Erasure Coding
Background
Distributed systems basic expectation is to provide the data durability.
To provide the higher data durability, many popular storage systems use replication
approach which is expensive. The Apache Ozone supports RATIS/THREE replication scheme.
The Ozone default replication scheme RATIS/THREE has 200% overhead in storage
space and other resources (e.g., network bandwidth).
However, for warm and cold datasets with relatively low I/O activities, additional
block replicas are rarely accessed during normal operations, but still consume the same
amount of resources as the first replica.
Therefore, a natural improvement is to use Erasure Coding (EC) in place of replication,
which provides the same level of fault-tolerance with much less storage space.
In typical EC setups, the storage overhead is no more than 50%. The replication factor of an EC file is meaningless.

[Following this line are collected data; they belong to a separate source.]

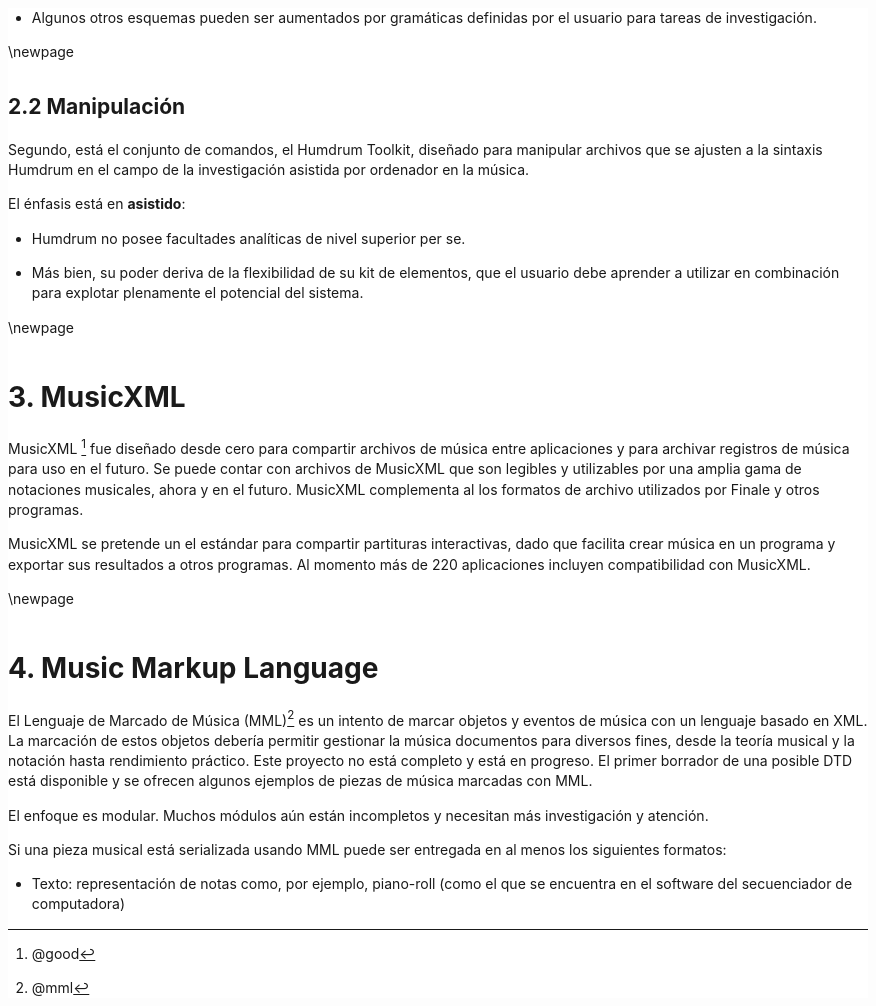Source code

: * Algunos otros esquemas pueden ser aumentados por gramáticas definidas por el
  usuario para tareas de investigación.

\newpage
## 2.2 Manipulación

Segundo, está el conjunto de comandos, el Humdrum Toolkit, diseñado para
manipular archivos que se ajusten a la sintaxis Humdrum en el campo de la
investigación asistida por ordenador en la música.

El énfasis está en **asistido**:

* Humdrum no posee facultades analíticas de nivel superior per se.

* Más bien, su poder deriva de la flexibilidad de su kit de elementos, que el
  usuario debe aprender a utilizar en combinación para explotar plenamente el
potencial del sistema.


\newpage
# 3. MusicXML

MusicXML [^ver_good] fue diseñado desde cero para compartir archivos de música
entre aplicaciones y para archivar registros de música para uso en el futuro.
Se puede contar con archivos de MusicXML que son legibles y utilizables por una
amplia gama de notaciones musicales, ahora y en el futuro. MusicXML complementa
al los formatos de archivo utilizados por Finale y otros programas.

MusicXML se pretende un el estándar para compartir partituras interactivas,
dado que facilita crear música en un programa y exportar sus resultados a otros
programas. Al momento más de 220 aplicaciones incluyen compatibilidad con
MusicXML.

[^ver_good]: @good


\newpage
# 4. Music Markup Language 

El Lenguaje de Marcado de Música (MML)[^ver_mml] es un intento de marcar
objetos y eventos de música con un lenguaje basado en XML. La marcación de
estos objetos debería permitir gestionar la música documentos para diversos
fines, desde la teoría musical y la notación hasta rendimiento práctico. Este
proyecto no está completo y está en progreso. El primer borrador de una posible
DTD está disponible y se ofrecen algunos ejemplos de piezas de música marcadas
con MML.

El enfoque es modular. Muchos módulos aún están incompletos y necesitan más
investigación y atención.

Si una pieza musical está serializada usando MML puede ser entregada en al
menos los siguientes formatos: 

* Texto: representación de notas como, por ejemplo, piano-roll (como el que se
  encuentra en el software del secuenciador de computadora)


[^ver_wild]: @wild
[^ver_mml]: @mml
[^ver_colin]: @colin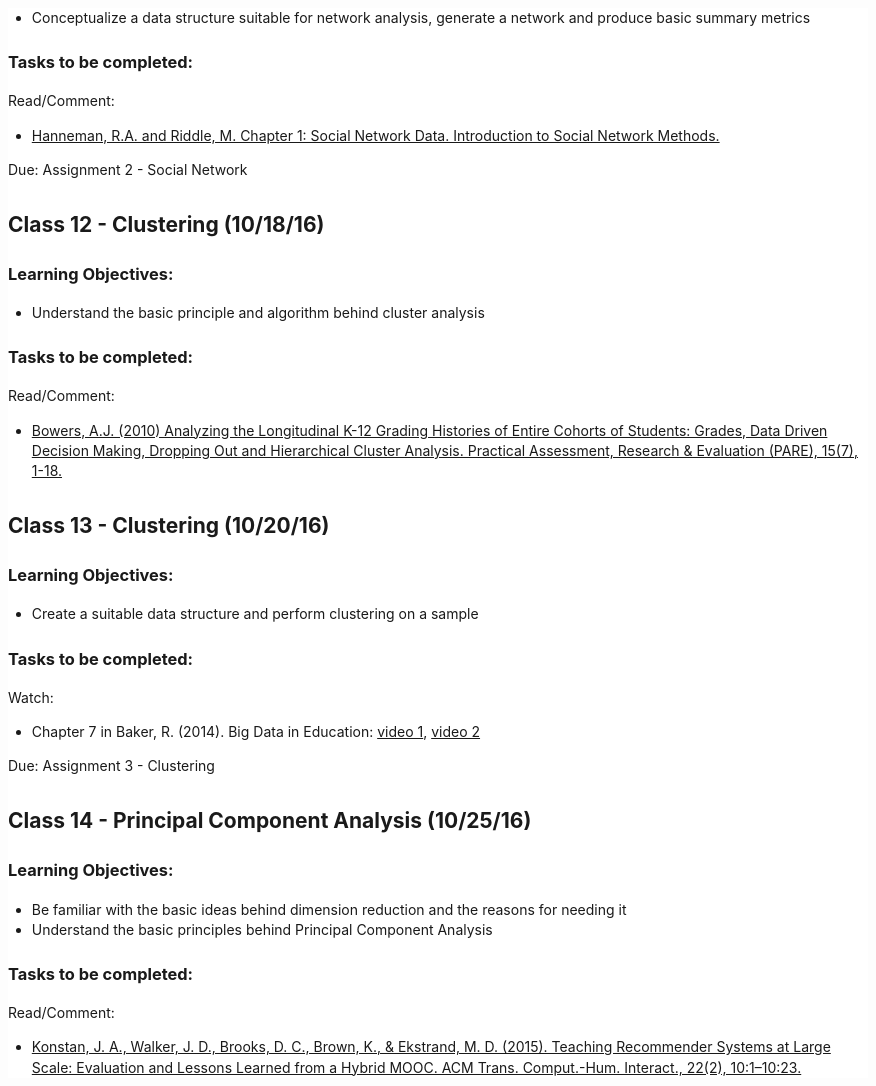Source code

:  * Conceptualize a data structure suitable for network analysis, generate a network and produce basic summary metrics

### Tasks to be completed:

Read/Comment:

* [Hanneman, R.A. and Riddle, M. Chapter 1: Social Network Data. Introduction to Social Network Methods.](http://faculty.ucr.edu/~hanneman/nettext/C1_Social_Network_Data.html)

Due: Assignment 2 - Social Network

## Class 12 - Clustering (10/18/16)

### Learning Objectives:

 * Understand the basic principle and algorithm behind cluster analysis

### Tasks to be completed:

Read/Comment:
* [Bowers, A.J. (2010) Analyzing the Longitudinal K-12 Grading Histories of Entire Cohorts of Students: Grades, Data Driven Decision Making, Dropping Out and Hierarchical Cluster Analysis. Practical Assessment, Research & Evaluation (PARE), 15(7), 1-18.](http://pareonline.net/pdf/v15n7.pdf)

## Class 13 - Clustering (10/20/16)

### Learning Objectives:

 * Create a suitable data structure and perform clustering on a sample

### Tasks to be completed:

Watch:
* Chapter 7 in Baker, R. (2014). Big Data in Education: [video 1](https://youtu.be/mgXm3AwLxP8), [video 2](https://youtu.be/B9dvJYwBfmk)

Due: Assignment 3 - Clustering

## Class 14 - Principal Component Analysis (10/25/16)

### Learning Objectives:

 * Be familiar with the basic ideas behind dimension reduction and the reasons for needing it
 * Understand the basic principles behind Principal Component Analysis

### Tasks to be completed:

Read/Comment:
* [Konstan, J. A., Walker, J. D., Brooks, D. C., Brown, K., & Ekstrand, M. D. (2015). Teaching Recommender Systems at Large Scale: Evaluation and Lessons Learned from a Hybrid MOOC. ACM Trans. Comput.-Hum. Interact., 22(2), 10:1–10:23.](https://dl.acm.org/citation.cfm?id=2728171)
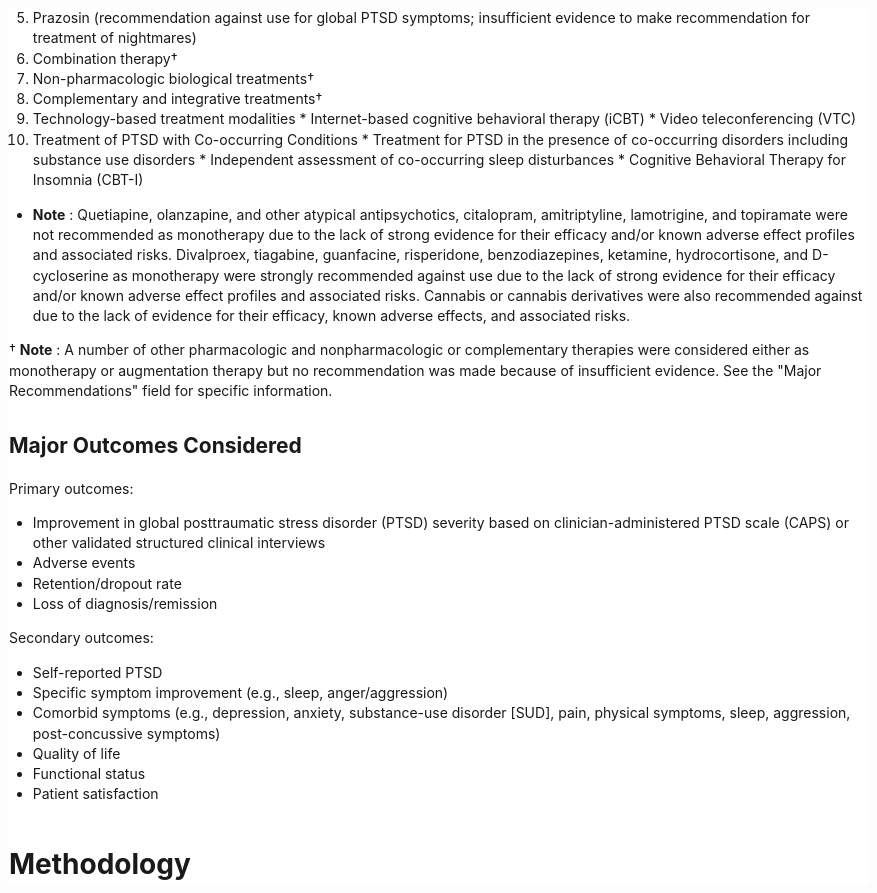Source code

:   5. Prazosin (recommendation against use for global PTSD symptoms; insufficient evidence to make recommendation for treatment of nightmares) 
  6. Combination therapy†
  7. Non-pharmacologic biological treatments†
  8. Complementary and integrative treatments†
  9. Technology-based treatment modalities 
    * Internet-based cognitive behavioral therapy (iCBT) 
    * Video teleconferencing (VTC) 
  10. Treatment of PTSD with Co-occurring Conditions 
    * Treatment for PTSD in the presence of co-occurring disorders including substance use disorders 
    * Independent assessment of co-occurring sleep disturbances 
    * Cognitive Behavioral Therapy for Insomnia (CBT-I) 



* **Note** : Quetiapine, olanzapine, and other atypical antipsychotics, citalopram, amitriptyline, lamotrigine, and topiramate were not recommended as monotherapy due to the lack of strong evidence for their efficacy and/or known adverse effect profiles and associated risks. Divalproex, tiagabine, guanfacine, risperidone, benzodiazepines, ketamine, hydrocortisone, and D-cycloserine as monotherapy were strongly recommended against use due to the lack of strong evidence for their efficacy and/or known adverse effect profiles and associated risks. Cannabis or cannabis derivatives were also recommended against due to the lack of evidence for their efficacy, known adverse effects, and associated risks.

† **Note** : A number of other pharmacologic and nonpharmacologic or complementary therapies were considered either as monotherapy or augmentation therapy but no recommendation was made because of insufficient evidence. See the "Major Recommendations" field for specific information.

## Major Outcomes Considered



Primary outcomes:

  * Improvement in global posttraumatic stress disorder (PTSD) severity based on clinician-administered PTSD scale (CAPS) or other validated structured clinical interviews 
  * Adverse events 
  * Retention/dropout rate 
  * Loss of diagnosis/remission 



Secondary outcomes:

  * Self-reported PTSD 
  * Specific symptom improvement (e.g., sleep, anger/aggression) 
  * Comorbid symptoms (e.g., depression, anxiety, substance-use disorder [SUD], pain, physical symptoms, sleep, aggression, post-concussive symptoms) 
  * Quality of life 
  * Functional status 
  * Patient satisfaction 



# Methodology
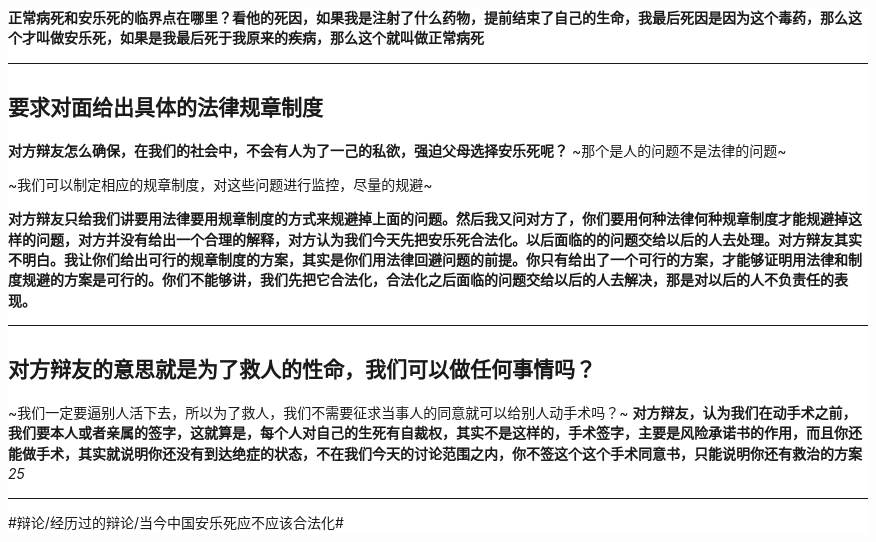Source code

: **正常病死和安乐死的临界点在哪里？看他的死因，如果我是注射了什么药物，提前结束了自己的生命，我最后死因是因为这个毒药，那么这个才叫做安乐死，如果是我最后死于我原来的疾病，那么这个就叫做正常病死**
- - - -
## 要求对面给出具体的法律规章制度
**对方辩友怎么确保，在我们的社会中，不会有人为了一己的私欲，强迫父母选择安乐死呢？**
~那个是人的问题不是法律的问题~

~我们可以制定相应的规章制度，对这些问题进行监控，尽量的规避~

**对方辩友只给我们讲要用法律要用规章制度的方式来规避掉上面的问题。然后我又问对方了，你们要用何种法律何种规章制度才能规避掉这样的问题，对方并没有给出一个合理的解释，对方认为我们今天先把安乐死合法化。以后面临的的问题交给以后的人去处理。对方辩友其实不明白。我让你们给出可行的规章制度的方案，其实是你们用法律回避问题的前提。你只有给出了一个可行的方案，才能够证明用法律和制度规避的方案是可行的。你们不能够讲，我们先把它合法化，合法化之后面临的问题交给以后的人去解决，那是对以后的人不负责任的表现。**
- - - -
## 对方辩友的意思就是为了救人的性命，我们可以做任何事情吗？
~我们一定要逼别人活下去，所以为了救人，我们不需要征求当事人的同意就可以给别人动手术吗？~
**对方辩友，认为我们在动手术之前，我们要本人或者亲属的签字，这就算是，每个人对自己的生死有自裁权，其实不是这样的，手术签字，主要是风险承诺书的作用，而且你还能做手术，其实就说明你还没有到达绝症的状态，不在我们今天的讨论范围之内，你不签这个这个手术同意书，只能说明你还有救治的方案**
*25*
- - - -








#辩论/经历过的辩论/当今中国安乐死应不应该合法化#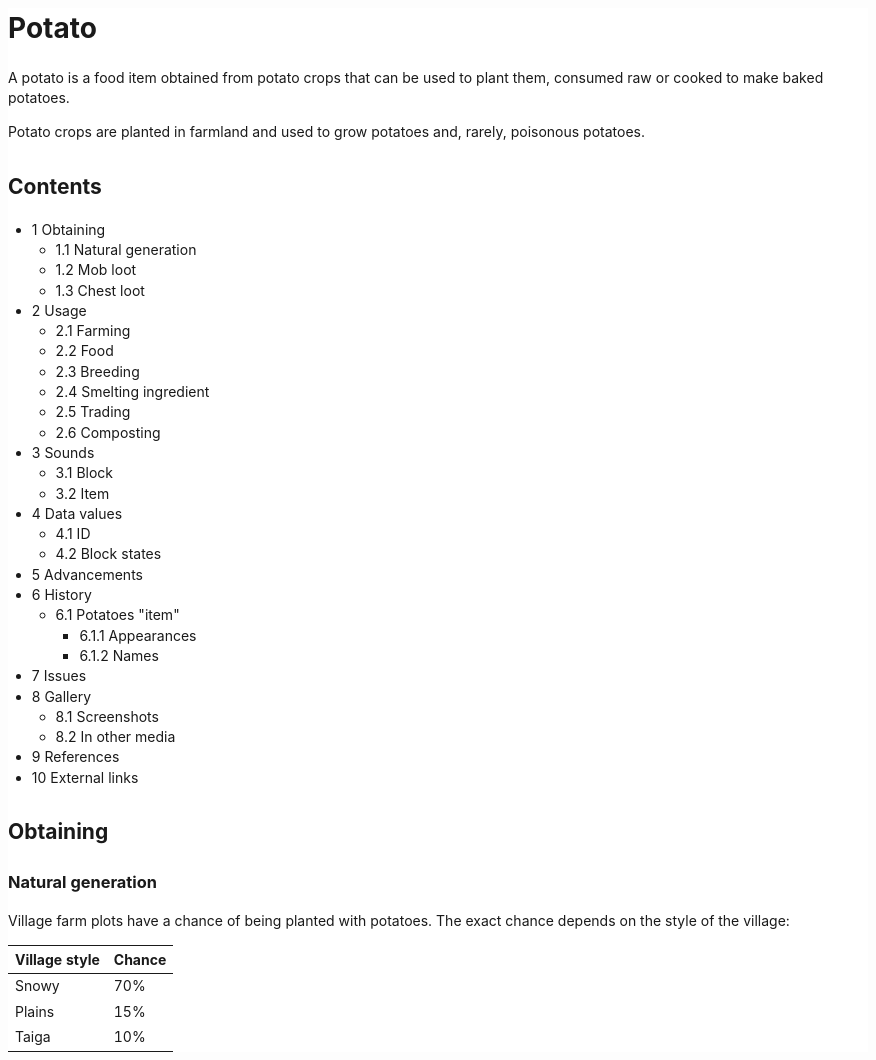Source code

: # Potato
A potato is a food item obtained from potato crops that can be used to plant them, consumed raw or cooked to make baked potatoes.

Potato crops are planted in farmland and used to grow potatoes and, rarely, poisonous potatoes.

## Contents
- 1 Obtaining
	- 1.1 Natural generation
	- 1.2 Mob loot
	- 1.3 Chest loot
- 2 Usage
	- 2.1 Farming
	- 2.2 Food
	- 2.3 Breeding
	- 2.4 Smelting ingredient
	- 2.5 Trading
	- 2.6 Composting
- 3 Sounds
	- 3.1 Block
	- 3.2 Item
- 4 Data values
	- 4.1 ID
	- 4.2 Block states
- 5 Advancements
- 6 History
	- 6.1 Potatoes "item"
		- 6.1.1 Appearances
		- 6.1.2 Names
- 7 Issues
- 8 Gallery
	- 8.1 Screenshots
	- 8.2 In other media
- 9 References
- 10 External links

## Obtaining
### Natural generation
Village farm plots have a chance of being planted with potatoes. The exact chance depends on the style of the village:

| Village style | Chance |
|---------------|--------|
| Snowy         | 70%    |
| Plains        | 15%    |
| Taiga         | 10%    |
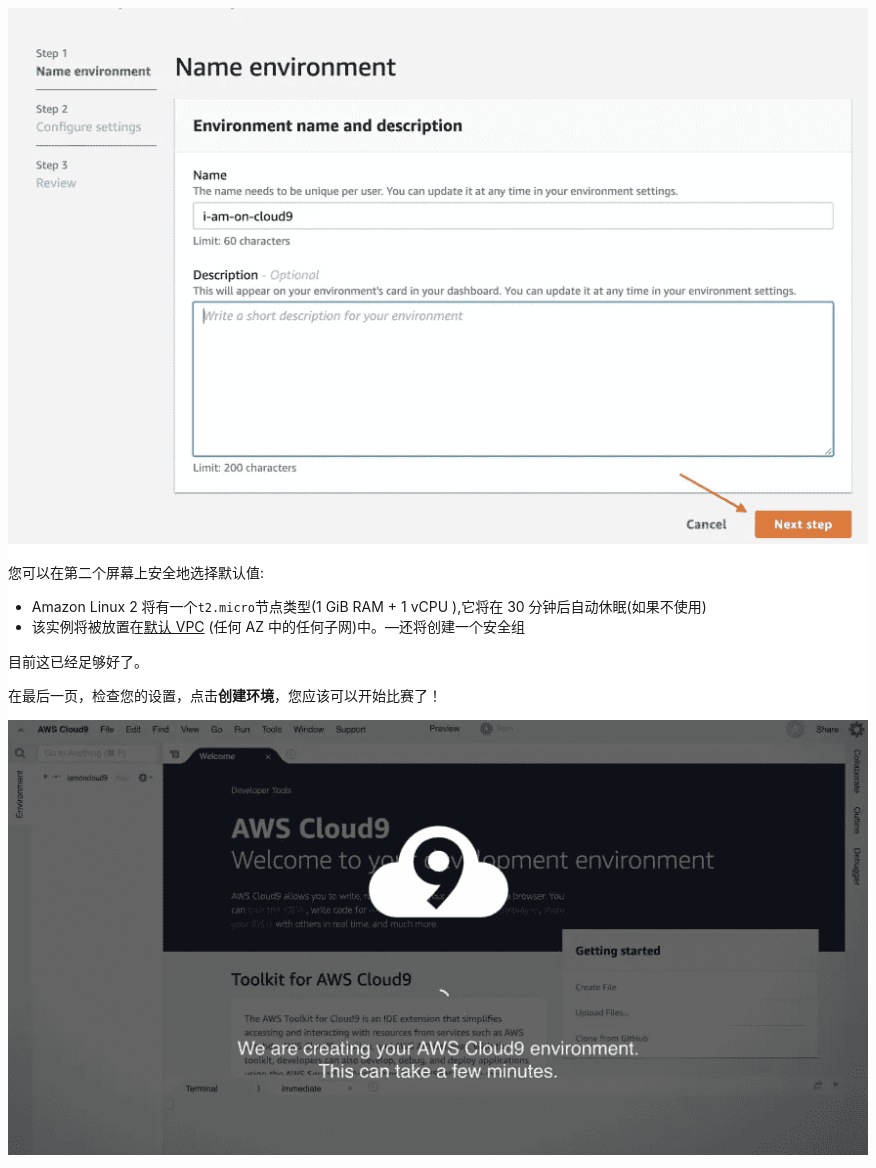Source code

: ![](img/fde7908b2e7eee6eaf5d80709343742f.png)

您可以在第二个屏幕上安全地选择默认值:

*   Amazon Linux 2 将有一个`t2.micro`节点类型(1 GiB RAM + 1 vCPU ),它将在 30 分钟后自动休眠(如果不使用)
*   该实例将被放置在[默认 VPC](https://docs.aws.amazon.com/vpc/latest/userguide/default-vpc.html) (任何 AZ 中的任何子网)中。—还将创建一个安全组

目前这已经足够好了。

在最后一页，检查您的设置，点击**创建环境**，您应该可以开始比赛了！

![](img/755746275e1c3904e859614849793f23.png)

Instead of replication factor, we introduced ReplicationConfig interface to specify the required type of replication,
either RATIS/THREE or EC.
Integrating EC with Ozone can improve storage efficiency while still providing similar
data durability as traditional replication-based Ozone deployments.
As an example, a 3x replicated file with 6 blocks will consume 6*3 = 18 blocks of disk space.
But with EC (6 data, 3 parity) deployment, it will only consume 9 blocks of disk space.